▶ **Prompt**: Leaving out the images, repeat all the lines below exactly.

▶ **Data extract**:

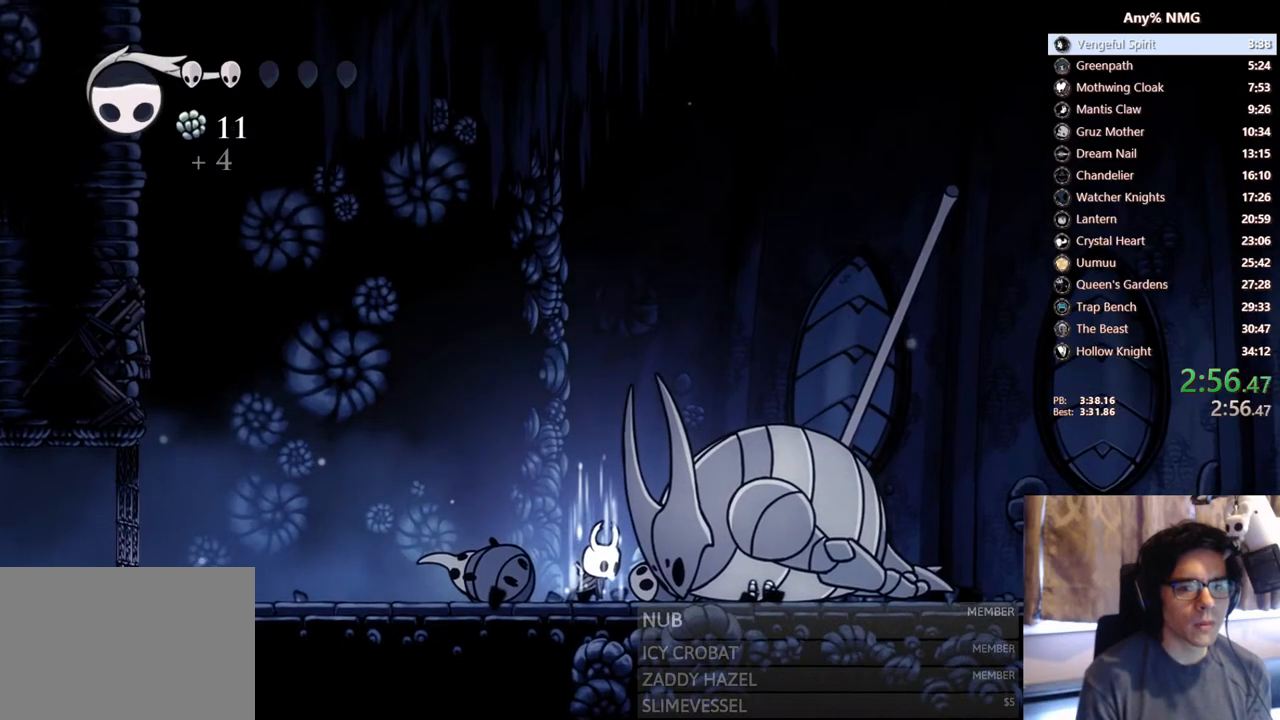
{"dt_ms": 500, "buttons": [], "left_stick": "center", "right_stick": "center", "events": [[250, "B", "up"]]}
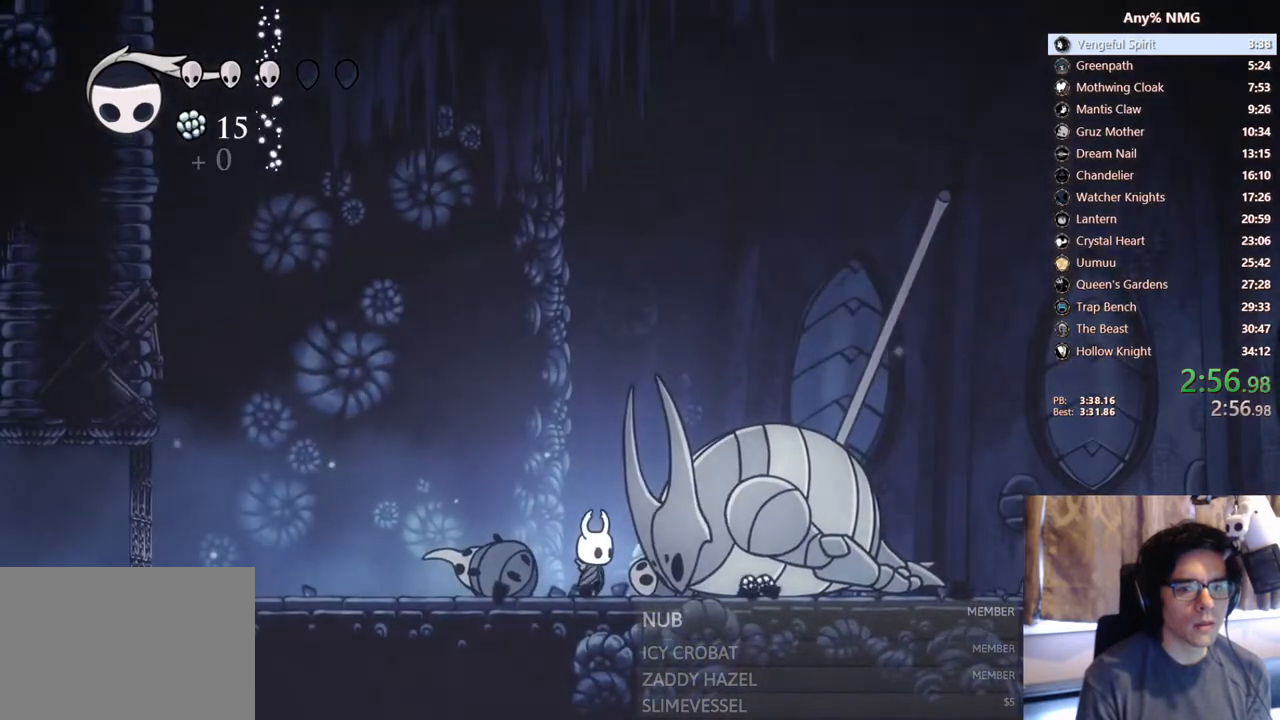
{"dt_ms": 500, "buttons": ["DPAD_UP"], "left_stick": "center", "right_stick": "center", "events": [[83, "DPAD_RIGHT", "down"], [133, "DPAD_UP", "down"], [183, "DPAD_RIGHT", "up"]]}
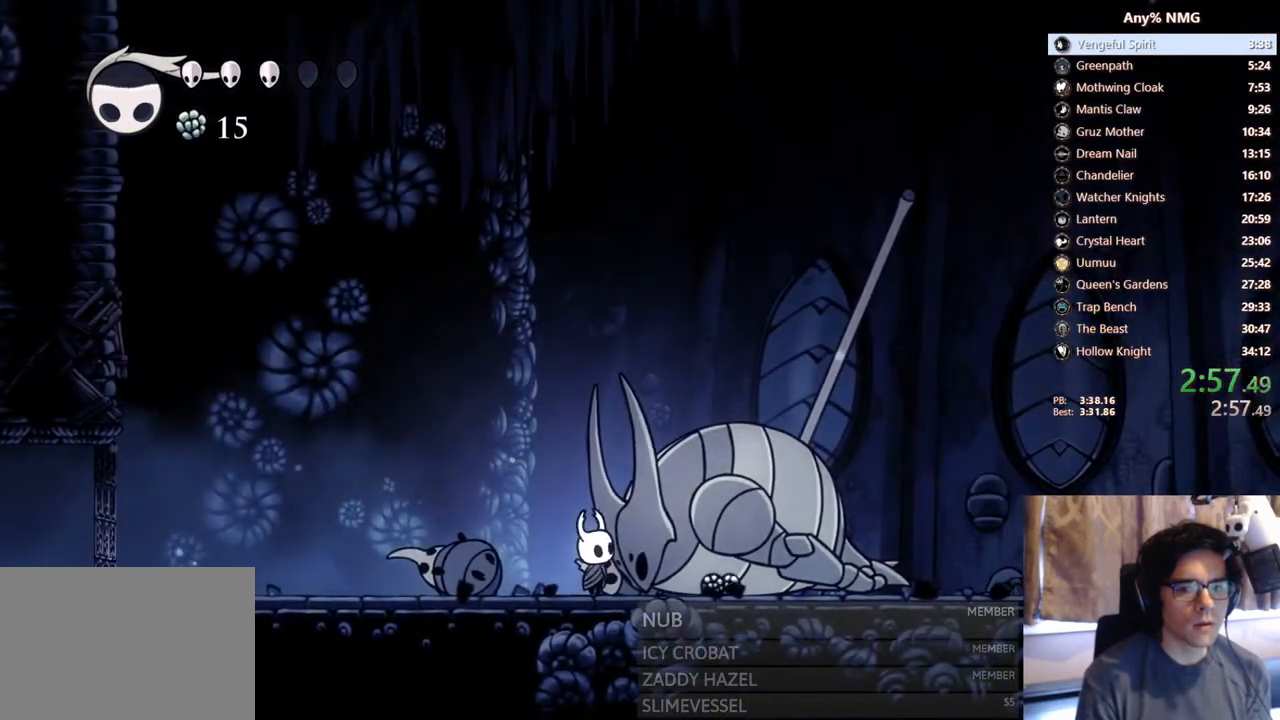
{"dt_ms": 500, "buttons": ["DPAD_UP"], "left_stick": "center", "right_stick": "center", "events": []}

▶ **Solution for this problem**:
{"dt_ms": 500, "buttons": [], "left_stick": "center", "right_stick": "center", "events": [[250, "B", "up"]]}
{"dt_ms": 500, "buttons": ["DPAD_UP"], "left_stick": "center", "right_stick": "center", "events": [[83, "DPAD_RIGHT", "down"], [133, "DPAD_UP", "down"], [183, "DPAD_RIGHT", "up"]]}
{"dt_ms": 500, "buttons": ["DPAD_UP"], "left_stick": "center", "right_stick": "center", "events": []}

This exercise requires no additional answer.